§ **Provided material**
__________

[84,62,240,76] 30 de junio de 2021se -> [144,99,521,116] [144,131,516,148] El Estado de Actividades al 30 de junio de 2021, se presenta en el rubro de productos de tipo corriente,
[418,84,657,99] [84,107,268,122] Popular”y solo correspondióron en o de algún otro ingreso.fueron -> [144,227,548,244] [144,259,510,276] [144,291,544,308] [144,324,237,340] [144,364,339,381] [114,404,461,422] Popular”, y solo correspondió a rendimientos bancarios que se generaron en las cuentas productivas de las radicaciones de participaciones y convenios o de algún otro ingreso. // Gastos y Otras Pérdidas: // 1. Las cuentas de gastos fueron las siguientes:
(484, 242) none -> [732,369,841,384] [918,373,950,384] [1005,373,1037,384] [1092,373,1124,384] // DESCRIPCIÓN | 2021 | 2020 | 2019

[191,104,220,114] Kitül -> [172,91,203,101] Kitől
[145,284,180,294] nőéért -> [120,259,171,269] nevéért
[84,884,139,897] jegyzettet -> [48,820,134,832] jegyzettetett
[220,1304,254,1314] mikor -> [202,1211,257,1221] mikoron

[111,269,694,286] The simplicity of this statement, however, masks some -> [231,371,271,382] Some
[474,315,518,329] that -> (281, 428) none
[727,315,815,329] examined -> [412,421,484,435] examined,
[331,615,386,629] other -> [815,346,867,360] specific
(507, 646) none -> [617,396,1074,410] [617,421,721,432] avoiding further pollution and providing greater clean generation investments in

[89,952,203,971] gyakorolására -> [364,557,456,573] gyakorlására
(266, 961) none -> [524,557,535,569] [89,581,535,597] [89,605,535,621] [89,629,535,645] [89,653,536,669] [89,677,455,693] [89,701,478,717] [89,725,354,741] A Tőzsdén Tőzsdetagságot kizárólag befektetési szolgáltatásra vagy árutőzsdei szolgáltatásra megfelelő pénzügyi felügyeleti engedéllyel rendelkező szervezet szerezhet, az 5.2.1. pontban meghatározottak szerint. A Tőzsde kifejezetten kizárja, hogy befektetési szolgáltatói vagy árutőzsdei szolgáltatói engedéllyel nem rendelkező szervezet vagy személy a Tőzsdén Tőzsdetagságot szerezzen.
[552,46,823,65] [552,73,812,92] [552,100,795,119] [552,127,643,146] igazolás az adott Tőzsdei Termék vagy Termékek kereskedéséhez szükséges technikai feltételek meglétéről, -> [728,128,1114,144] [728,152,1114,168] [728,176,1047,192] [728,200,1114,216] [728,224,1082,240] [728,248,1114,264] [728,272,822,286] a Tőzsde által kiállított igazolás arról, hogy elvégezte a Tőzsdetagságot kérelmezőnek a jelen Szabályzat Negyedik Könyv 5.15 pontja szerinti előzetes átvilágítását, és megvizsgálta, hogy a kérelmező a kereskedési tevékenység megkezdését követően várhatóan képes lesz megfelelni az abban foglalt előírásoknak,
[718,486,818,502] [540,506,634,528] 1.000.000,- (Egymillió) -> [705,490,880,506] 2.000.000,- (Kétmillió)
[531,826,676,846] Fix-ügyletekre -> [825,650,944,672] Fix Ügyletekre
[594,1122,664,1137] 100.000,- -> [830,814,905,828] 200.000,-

__________

§ **Work item**
Over the whole of the material above, count the lines that contain the word "Tőzsdetagságot"; give only the number.

§ **Problem solution**
2